* **Verilen Metin**:
▬▬▬▬▬▬▬▬▬▬

21 Mayıs 2010 Cuma

When History Begins to Re-Write Itself...

Yeni yerimde bir haftayı kazasız belasız tamamladım, komik günlerimde geçiyor sakin günlerimde, ya da bir anda masanım üstünde 500 tane kağıdın olduğu günlerde, azizim bu mühendisler kendi meramlarını anlatmaktan aciz insanlar, çok güldürüyorlar beni (aslında acınıcak durumları) ahahaha neyse bel altı vurmayım daha fazla............

Bugün Mr. Wayfarer'ın doğum günü (şimdi bunu okuyanlar bir an düşünüp "Wayfarer" ne diyecekler ama biliyorum ki MySis hemen anlar bide Mr. Wayfarer :) ) kocaman adam oldu ama hala ufak bir adam..... Akşam yemeğe gidiyoruz.

Geçen akşam yengemde kaldım en güzel akşamlarından birini geçirdim yine, yengem ve ben :) Neredeyse tüm yemek boyunca hiç sustuğumuz bir an olmadı, evet yemeğe gittik yenge yiğen....
Mr. Wayfarer'dan bahsettik ben konuştum o dinledi, ben sordum o yanıtladı, eğer ben okulun gazetesinde Yayın Yönetmeni Yardımcısı olmasaydım onun yerine Elle yada Vogue'da olsaydım, yengemde meşhur biri olsaydı, yada ben yayın yönetmeni yardımcılığı "force"umu kullansaydım yengemide dergiye çıkarırdım çokda güzel bir röpörtaj olurdu, evet okunurdum...Resimlerde çeker koyardık çok güzel olurdu.....

▬▬▬▬▬▬▬▬▬▬

* **Kayıtlar**:

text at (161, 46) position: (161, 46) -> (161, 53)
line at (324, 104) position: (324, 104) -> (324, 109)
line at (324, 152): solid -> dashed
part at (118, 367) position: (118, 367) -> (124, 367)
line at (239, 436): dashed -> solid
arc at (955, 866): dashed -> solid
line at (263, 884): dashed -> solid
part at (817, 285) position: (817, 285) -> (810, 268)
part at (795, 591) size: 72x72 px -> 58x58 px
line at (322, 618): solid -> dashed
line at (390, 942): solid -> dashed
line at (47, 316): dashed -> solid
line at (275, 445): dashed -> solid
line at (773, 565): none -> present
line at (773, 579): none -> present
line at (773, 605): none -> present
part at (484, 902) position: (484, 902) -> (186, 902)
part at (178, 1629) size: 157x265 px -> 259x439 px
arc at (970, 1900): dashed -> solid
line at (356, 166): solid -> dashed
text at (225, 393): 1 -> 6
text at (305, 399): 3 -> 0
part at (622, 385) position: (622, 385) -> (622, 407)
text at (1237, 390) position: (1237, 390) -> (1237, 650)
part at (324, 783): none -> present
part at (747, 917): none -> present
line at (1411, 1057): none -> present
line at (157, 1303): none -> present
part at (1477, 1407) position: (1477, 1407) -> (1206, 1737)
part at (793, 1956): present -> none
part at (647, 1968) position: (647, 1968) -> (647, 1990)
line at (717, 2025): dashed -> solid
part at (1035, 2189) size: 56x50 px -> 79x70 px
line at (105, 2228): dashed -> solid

▬▬▬▬▬▬▬▬▬▬

* **Çalışma Yönergeleri**:
1. Günlük yazısında "When History Begins" sözcükleriyle başlayan bölümü yeniden yazın ve "vurmayım daha fazla............" sözcüklerinden sonra durun. Yazarken "mühendisler" yerine "avukatlar" koyun.
2. Günlük yazısını bittiği yerden devam ettirin.

* **Yanıtlar**:
1.
When History Begins to Re-Write Itself...

Yeni yerimde bir haftayı kazasız belasız tamamladım, komik günlerimde geçiyor sakin günlerimde, ya da bir anda masanım üstünde 500 tane kağıdın olduğu günlerde, azizim bu avukatlar kendi meramlarını anlatmaktan aciz insanlar, çok güldürüyorlar beni (aslında acınıcak durumları) ahahaha neyse bel altı vurmayım daha fazla............

2.
Hatta bir sonraki sayıyada annemi koyardım, başarı kadınlar derdim, sonra okuyucalardan mektuplar gelirdi (zaten mektupta gelmezdi e-mail atarlardı), başarılı demek illa iş anlamında başarılı olmak demek değil bence?

Neyse nerden geldiyse üstüme bu dergi editörlüğü havası.....

Ofise yıllık izin formları geldi, bu formlar resmi olarak, işler bitiyor demek benim için....Yada tam tersi... Benim yeni görevim olan meramlarını anlatamayan M.S, ve PhD öğrencilerine mezuniyet yazısı yazmak demek, aslında yazmayacağım onlara mezuniyet yazısı, bir dönemde "Advanced Communication Skills" dersi vericem... Bu ne kardeşim, ses tonu nasıl kullanılırdan başlayarak....

Yukarı kata çıkalı bir hafta oldu şimdiden öğlen yemek yermiyiz beraber diye iki farklı gruptan teklif aldım ve sadece beni bir haftadır tanıyorlar, asıl yerimde nerdeyse evet 2 sene (iki sene), hem yazıyla hem rakamla, oldu ben böyle bir teklif almadım..... Ne kadar neşeli olduğum, sürekli güldüğümden bahsediliyor, giydiğim kıyafetler baştan aşağı süzülmüyor (en azından bu yapılsa bile bana kesinlikle hissettirilmiyor) şu an için sevdim.. Belki haftayada buradan ne kadar nefret ettiğimi yazarım.........

Bunları yazarken, buzlu kahvemi yudumluyordum, pencereden baktım, hava kapalıydı ama canını sıkma dedi bulutlar, huzurluydum.....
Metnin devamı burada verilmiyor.